The Client may contact Mention by post at Mention Solutions SAS, 16, Passage Jouffroy, 75009 Paris, France or by e-mail at support@Mention.com.
When Mention needs to contact the Client, Mention will use the postal address or e-mail address which the client supplied at the time it subscribed to the Services or contained in the Purchase Order. The Client is responsible for ensuring that this contact information is kept up to date.
Mention may also send marketing communications to the Client concerning Mention’s products, services and events.
18. Modifications to the General Terms of Sale
Mention may modify the General Terms of Sale. If such changes significantly modify the Client’s rights and obligations, the Client will be informed of these changes by email or via information provided within the Services or on the Mention Website. All changes will take effect 1 (one) month after Mention has informed the Client of them, as stated above.
19. Business references
Unless expressly stated in the Purchase Order or notified to Mention by any appropriate written method, the Client authorises Mention to use its name, brand, logo and website details as business references on any media and in any form.

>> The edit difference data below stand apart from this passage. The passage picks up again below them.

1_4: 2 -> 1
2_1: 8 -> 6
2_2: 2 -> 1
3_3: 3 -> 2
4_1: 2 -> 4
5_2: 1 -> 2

20. The transfer of services
These General Terms of Sale are valid between the parties and cannot be transferred or disposed of without written authorisation. However, Mention may wholly or partially transfer the provision of the Services to another company belonging to the same group as Mention. All rights and obligations existing between the Client and Mention will then apply between the Client and the company assuming the provision of the Services.

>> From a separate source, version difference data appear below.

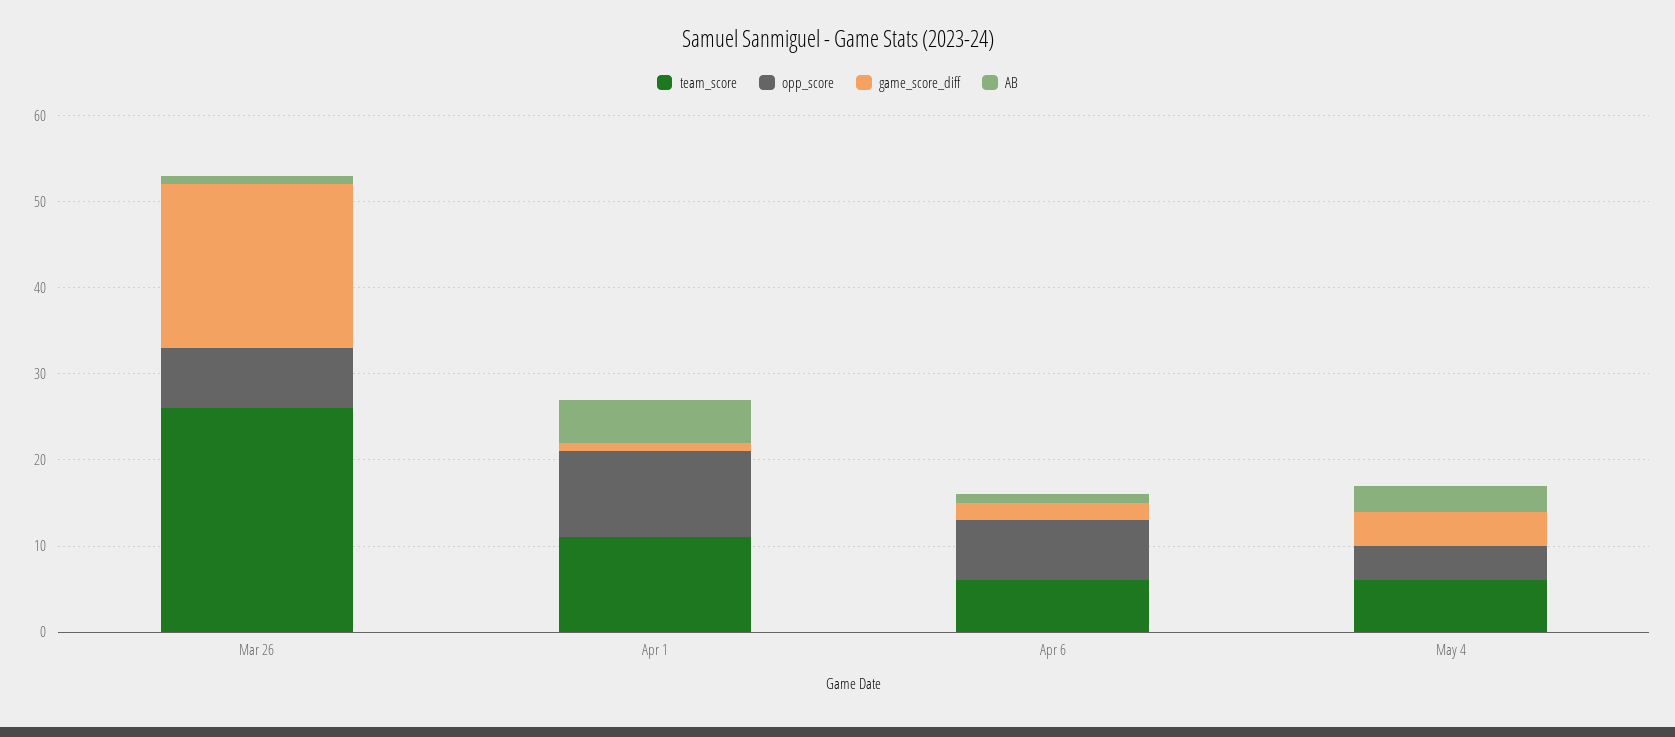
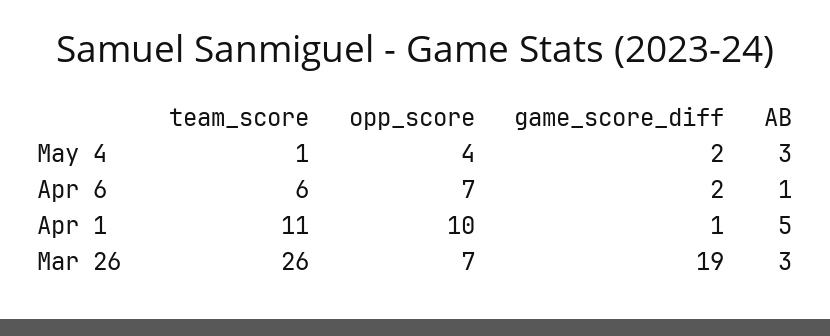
AB, Mar 26: 1 -> 3
team_score, May 4: 6 -> 1
game_score_diff, May 4: 4 -> 2

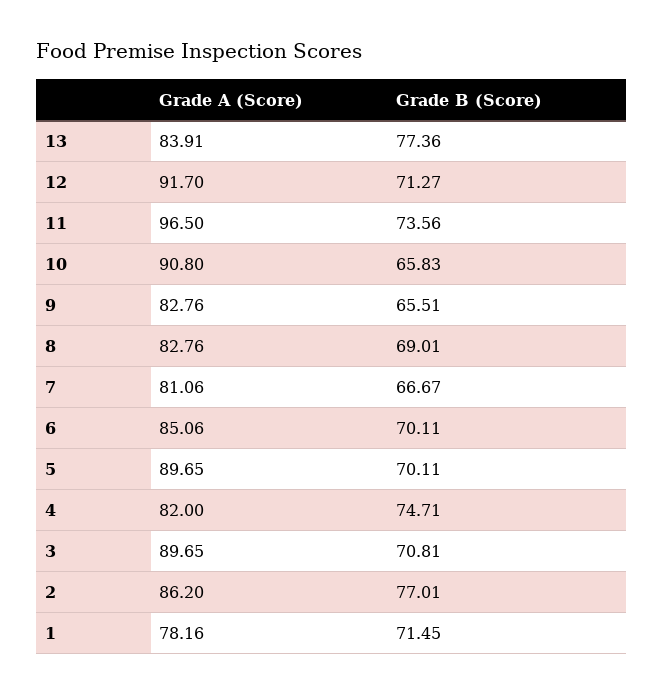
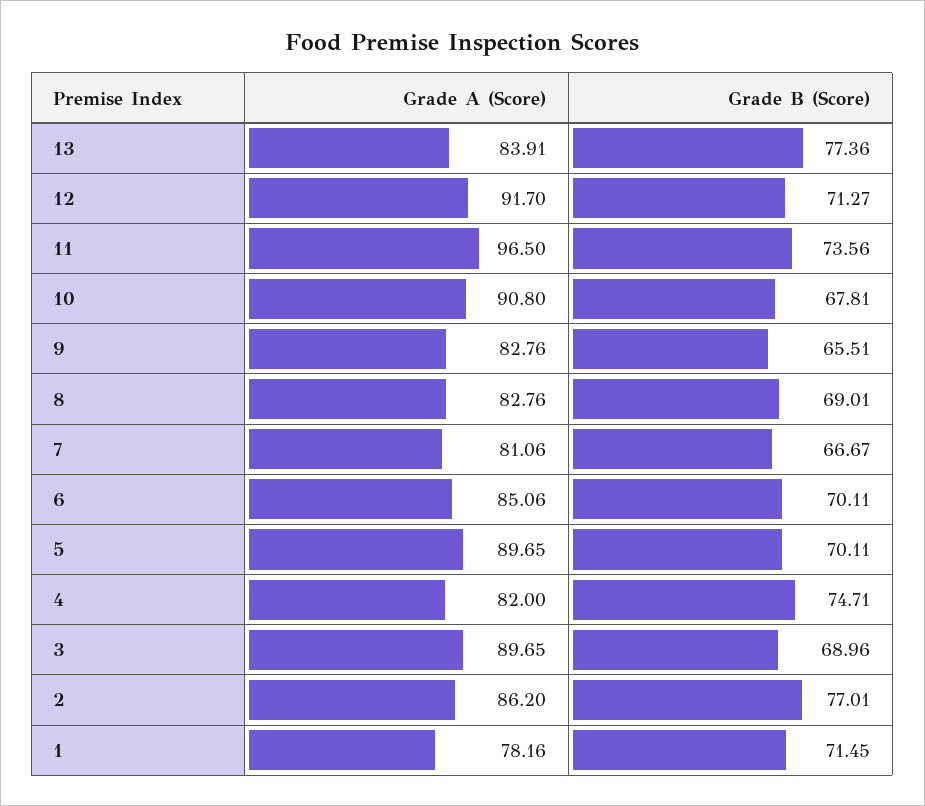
Grade B (Score), 10: 65.83 -> 67.81
Grade B (Score), 3: 70.81 -> 68.96

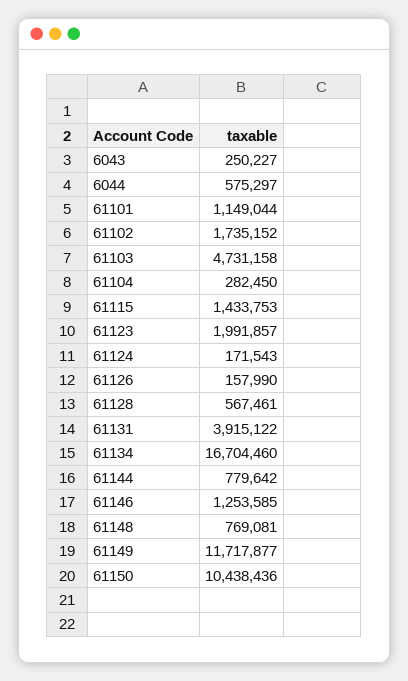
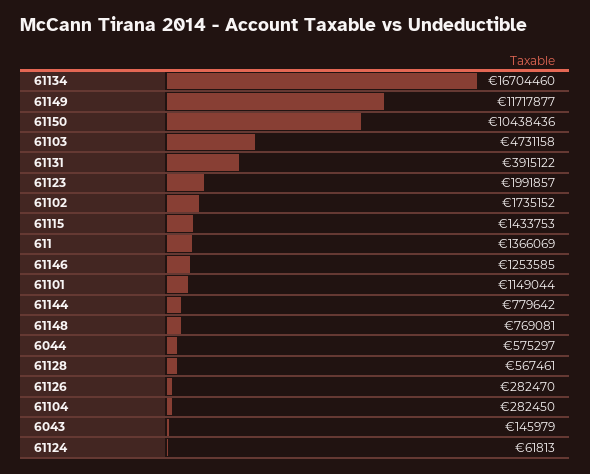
6043: 250227 -> 145979
61124: 171543 -> 61813
61126: 157990 -> 282470
611: none -> 1366069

21. Applicable law and dispute resolution
Unless other provisions apply concerning the mandatory applicable law, these General Terms of Sale and the relationship between the Client, you and Mention will be interpreted and applied pursuant to French law. Unless otherwise stipulated by the over-riding applicable law, any disputes arising as a result of these General Terms of Sale or the relationship between the parties will be settled by the French general courts and the Tribunal de Commerce de Paris (Paris Commercial Court) in first instance.